What the task asks: Go through the entries below and copy each line containing the word "disconnect".
== Dataset ==
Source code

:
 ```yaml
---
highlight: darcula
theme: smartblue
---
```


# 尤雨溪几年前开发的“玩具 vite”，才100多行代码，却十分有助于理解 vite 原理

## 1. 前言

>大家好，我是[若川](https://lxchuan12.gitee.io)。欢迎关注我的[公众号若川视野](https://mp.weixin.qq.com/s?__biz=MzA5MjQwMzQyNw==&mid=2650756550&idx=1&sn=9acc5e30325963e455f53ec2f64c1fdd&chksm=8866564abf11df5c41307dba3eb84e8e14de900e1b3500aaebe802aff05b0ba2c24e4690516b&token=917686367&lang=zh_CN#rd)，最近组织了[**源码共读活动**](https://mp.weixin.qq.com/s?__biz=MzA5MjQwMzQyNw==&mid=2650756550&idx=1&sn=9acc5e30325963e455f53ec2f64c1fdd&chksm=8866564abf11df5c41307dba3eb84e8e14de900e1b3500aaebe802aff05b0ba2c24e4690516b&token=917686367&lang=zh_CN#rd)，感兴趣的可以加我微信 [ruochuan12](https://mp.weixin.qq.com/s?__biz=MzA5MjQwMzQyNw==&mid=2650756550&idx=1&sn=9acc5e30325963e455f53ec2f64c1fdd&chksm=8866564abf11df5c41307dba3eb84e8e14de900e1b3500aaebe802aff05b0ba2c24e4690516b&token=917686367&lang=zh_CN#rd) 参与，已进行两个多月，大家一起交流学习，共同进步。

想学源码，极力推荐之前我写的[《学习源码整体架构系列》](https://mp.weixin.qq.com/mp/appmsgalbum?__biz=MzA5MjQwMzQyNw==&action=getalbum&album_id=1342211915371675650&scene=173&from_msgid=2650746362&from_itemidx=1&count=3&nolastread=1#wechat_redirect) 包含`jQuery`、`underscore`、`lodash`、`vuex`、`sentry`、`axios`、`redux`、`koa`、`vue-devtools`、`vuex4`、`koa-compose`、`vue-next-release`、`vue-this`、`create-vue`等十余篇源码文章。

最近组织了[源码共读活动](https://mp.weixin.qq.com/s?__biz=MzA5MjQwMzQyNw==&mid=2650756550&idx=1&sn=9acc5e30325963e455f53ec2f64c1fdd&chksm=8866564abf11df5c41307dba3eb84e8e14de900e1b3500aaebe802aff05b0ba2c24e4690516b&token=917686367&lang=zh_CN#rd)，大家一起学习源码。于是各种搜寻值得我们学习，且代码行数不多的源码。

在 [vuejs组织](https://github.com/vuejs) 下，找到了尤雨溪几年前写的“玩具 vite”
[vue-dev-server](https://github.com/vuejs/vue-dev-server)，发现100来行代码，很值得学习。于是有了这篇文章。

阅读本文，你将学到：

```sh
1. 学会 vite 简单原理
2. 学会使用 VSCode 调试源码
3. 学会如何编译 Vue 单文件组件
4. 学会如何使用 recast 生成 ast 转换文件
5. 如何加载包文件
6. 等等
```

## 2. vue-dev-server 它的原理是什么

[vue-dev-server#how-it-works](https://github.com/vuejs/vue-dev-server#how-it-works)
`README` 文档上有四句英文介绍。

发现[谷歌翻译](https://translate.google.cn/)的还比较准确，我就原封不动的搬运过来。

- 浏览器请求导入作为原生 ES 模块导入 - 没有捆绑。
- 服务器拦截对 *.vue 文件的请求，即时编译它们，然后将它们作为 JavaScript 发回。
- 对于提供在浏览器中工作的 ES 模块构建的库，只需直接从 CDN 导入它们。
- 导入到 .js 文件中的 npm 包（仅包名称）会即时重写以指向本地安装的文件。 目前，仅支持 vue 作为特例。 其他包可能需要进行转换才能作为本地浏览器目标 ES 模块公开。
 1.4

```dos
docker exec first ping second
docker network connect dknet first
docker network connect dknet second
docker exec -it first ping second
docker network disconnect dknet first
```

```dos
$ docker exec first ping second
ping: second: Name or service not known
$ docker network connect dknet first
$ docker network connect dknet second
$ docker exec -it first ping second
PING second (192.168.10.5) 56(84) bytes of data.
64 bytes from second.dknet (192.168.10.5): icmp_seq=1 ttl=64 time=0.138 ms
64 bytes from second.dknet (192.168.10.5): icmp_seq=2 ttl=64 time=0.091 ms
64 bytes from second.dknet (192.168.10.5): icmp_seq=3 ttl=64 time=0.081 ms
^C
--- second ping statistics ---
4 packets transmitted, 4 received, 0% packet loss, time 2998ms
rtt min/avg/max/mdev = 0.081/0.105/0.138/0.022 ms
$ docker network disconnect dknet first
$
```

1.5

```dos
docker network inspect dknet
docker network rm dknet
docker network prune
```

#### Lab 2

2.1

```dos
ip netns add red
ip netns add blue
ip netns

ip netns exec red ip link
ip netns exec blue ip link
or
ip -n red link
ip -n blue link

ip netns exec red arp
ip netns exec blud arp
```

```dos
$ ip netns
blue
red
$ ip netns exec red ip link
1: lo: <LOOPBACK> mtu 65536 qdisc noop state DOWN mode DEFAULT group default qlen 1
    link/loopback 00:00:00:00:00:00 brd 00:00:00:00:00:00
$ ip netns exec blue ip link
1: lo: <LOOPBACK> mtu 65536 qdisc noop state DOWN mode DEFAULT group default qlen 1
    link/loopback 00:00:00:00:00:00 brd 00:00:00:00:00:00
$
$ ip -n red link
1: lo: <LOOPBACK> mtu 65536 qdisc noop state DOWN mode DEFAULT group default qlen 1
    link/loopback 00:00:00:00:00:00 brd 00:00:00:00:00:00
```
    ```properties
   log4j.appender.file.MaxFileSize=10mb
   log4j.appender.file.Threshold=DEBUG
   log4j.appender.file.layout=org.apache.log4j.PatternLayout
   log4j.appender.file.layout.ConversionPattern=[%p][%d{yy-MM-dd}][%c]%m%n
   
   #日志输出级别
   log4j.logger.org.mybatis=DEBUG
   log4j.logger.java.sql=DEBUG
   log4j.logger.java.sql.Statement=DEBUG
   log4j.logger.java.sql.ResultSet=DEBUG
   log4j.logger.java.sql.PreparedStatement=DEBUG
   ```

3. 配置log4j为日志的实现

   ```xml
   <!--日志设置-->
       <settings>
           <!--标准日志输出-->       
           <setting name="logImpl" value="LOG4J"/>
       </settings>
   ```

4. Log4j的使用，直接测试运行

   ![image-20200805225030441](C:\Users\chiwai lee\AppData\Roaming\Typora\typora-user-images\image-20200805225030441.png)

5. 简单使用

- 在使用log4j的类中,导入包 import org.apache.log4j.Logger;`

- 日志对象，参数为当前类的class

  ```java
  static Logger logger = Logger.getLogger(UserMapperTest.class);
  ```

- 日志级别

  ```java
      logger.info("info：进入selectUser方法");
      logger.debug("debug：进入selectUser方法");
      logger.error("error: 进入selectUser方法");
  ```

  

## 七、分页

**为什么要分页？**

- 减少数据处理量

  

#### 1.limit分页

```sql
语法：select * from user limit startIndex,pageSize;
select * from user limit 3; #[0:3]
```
===
Result of the task:
docker network disconnect dknet first
$ docker network disconnect dknet first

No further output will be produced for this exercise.